Selected passage:
+--
Liam Jordan

Personal information
- Full name: Liam Jonathan Jordan
- Date of birth: 30 July 1998 (age 27)
- Place of birth: Durban, South Africa
- Height: 1.72 m (5 ft 8 in)
- Position(s): Forward; winger;

Team information
- Current team: Piteå

Youth career
- 2013–2014: Auckland City
- 2014–2015: Bidvest Wits

Senior career*
- Years: Team / Apps / (Gls)
- 2015–2017: Bidvest Wits / 0 / (0)
- 2016–2017: → Sporting B (loan) / 0 / (0)
- 2017–2018: Sporting B / 0 / (0)
- 2018: → HB Køge (loan) / 11 / (1)
- 2018–2021: HB Køge / 77 / (13)
- 2021–2023: Helsingør / 57 / (12)
- 2023–2025: Brommapojkarna / 8 / (0)
- 2026–: Piteå / 0 / (0)

International career^{‡}
- 2015: South Africa U17
- 2017: South Africa U20
- 2017–: South Africa / 4 / (0)

= Liam Jordan =

South African soccer player (born 1998)

Liam Jonathan Jordan (born 30 July 1998) is a South African professional soccer player who plays for the Ettan Fotboll club Piteå and the South Africa national team.

==Club career==
Jordan made his professional debut on 17 March 2015 against University of Pretoria in the 2015–16 Nedbank Cup.

In January 2018, he joined HB Køge on loan from Sporting B. The move was made permanent in the summer of 2018. On transfer deadline day, 1 February 2021, Jordan moved to fellow league club FC Helsingør on a deal for the rest of the season.

On 7 March 2023, Jordan joined newly promoted Swedish Allsvenskan side IF Brommapojkarna.
On 12 July 2025, IF Brommapojkarna announced that the contract with Jordan had been terminated due to injuries.

==International career==
After representing his country at under-17 and under-20 level, Jordan made his senior international debut for South Africa on 2 July 2017 against Tanzania in the 2017 COSAFA Cup.

==Personal life==
He is the son of Keryn Jordan, a former South African soccer player. Jordan was born during his father's time at Durban-based Manning Rangers and emigrated to New Zealand in 2004.
+--
About this task: According to the Liam Jordan biography, why did IF Brommapojkarna end its contract with Jordan? Answer in one to three sentences. The records come from a separate source and are unrelated to the text.

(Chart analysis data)
+--
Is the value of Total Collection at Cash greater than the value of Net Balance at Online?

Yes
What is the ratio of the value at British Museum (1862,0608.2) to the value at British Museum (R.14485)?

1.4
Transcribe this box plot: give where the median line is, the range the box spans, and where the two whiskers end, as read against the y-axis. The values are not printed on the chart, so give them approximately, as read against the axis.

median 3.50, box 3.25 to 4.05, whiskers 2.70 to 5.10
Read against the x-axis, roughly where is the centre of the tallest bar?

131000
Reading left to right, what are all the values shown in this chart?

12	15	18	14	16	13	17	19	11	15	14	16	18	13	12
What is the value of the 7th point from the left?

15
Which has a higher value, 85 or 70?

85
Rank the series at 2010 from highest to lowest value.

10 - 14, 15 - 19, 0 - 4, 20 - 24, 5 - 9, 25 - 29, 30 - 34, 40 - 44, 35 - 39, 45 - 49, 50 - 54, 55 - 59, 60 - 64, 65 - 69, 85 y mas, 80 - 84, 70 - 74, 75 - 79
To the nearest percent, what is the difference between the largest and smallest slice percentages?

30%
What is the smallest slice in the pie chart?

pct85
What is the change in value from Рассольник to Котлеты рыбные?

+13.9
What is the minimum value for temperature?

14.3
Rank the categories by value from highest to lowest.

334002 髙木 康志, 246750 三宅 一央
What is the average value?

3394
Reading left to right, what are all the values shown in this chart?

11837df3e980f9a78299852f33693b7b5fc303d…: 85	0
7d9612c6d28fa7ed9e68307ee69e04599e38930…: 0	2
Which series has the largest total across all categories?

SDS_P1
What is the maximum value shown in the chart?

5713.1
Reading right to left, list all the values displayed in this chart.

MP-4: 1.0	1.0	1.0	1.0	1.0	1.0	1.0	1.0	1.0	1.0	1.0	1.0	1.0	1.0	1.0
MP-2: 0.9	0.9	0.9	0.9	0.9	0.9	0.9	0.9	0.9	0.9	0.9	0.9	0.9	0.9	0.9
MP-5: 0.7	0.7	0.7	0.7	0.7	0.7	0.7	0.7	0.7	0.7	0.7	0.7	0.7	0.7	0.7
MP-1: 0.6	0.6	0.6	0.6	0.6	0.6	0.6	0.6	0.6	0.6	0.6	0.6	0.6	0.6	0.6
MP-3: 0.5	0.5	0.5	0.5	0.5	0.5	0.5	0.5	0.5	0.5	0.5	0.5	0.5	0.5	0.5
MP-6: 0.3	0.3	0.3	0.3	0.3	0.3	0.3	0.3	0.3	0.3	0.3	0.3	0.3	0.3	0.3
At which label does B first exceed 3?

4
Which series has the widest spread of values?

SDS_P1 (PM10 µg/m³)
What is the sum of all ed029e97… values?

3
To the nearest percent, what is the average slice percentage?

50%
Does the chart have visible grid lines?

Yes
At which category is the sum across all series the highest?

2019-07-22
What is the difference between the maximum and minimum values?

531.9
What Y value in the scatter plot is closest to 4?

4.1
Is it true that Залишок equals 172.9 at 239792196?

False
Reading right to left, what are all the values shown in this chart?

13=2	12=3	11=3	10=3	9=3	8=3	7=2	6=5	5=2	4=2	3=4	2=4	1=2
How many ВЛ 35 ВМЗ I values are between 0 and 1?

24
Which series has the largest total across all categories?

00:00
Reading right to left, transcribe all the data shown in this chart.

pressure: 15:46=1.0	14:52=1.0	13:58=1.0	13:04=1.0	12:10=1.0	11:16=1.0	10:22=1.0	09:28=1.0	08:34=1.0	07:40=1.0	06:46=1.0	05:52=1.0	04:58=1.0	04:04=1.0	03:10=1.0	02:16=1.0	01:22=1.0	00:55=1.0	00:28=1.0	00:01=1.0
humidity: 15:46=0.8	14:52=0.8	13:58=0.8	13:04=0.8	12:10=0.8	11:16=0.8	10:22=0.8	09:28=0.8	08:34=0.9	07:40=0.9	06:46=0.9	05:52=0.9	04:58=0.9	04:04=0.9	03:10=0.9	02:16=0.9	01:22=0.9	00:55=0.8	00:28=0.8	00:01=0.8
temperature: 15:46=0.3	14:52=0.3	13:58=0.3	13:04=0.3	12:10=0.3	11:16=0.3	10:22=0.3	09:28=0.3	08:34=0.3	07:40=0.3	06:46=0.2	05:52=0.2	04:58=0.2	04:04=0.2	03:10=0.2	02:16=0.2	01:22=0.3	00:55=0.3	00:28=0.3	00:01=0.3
+--
Answer to this exercise: IF Brommapojkarna terminated the contract because of injuries. The club announced this on 12 July 2025.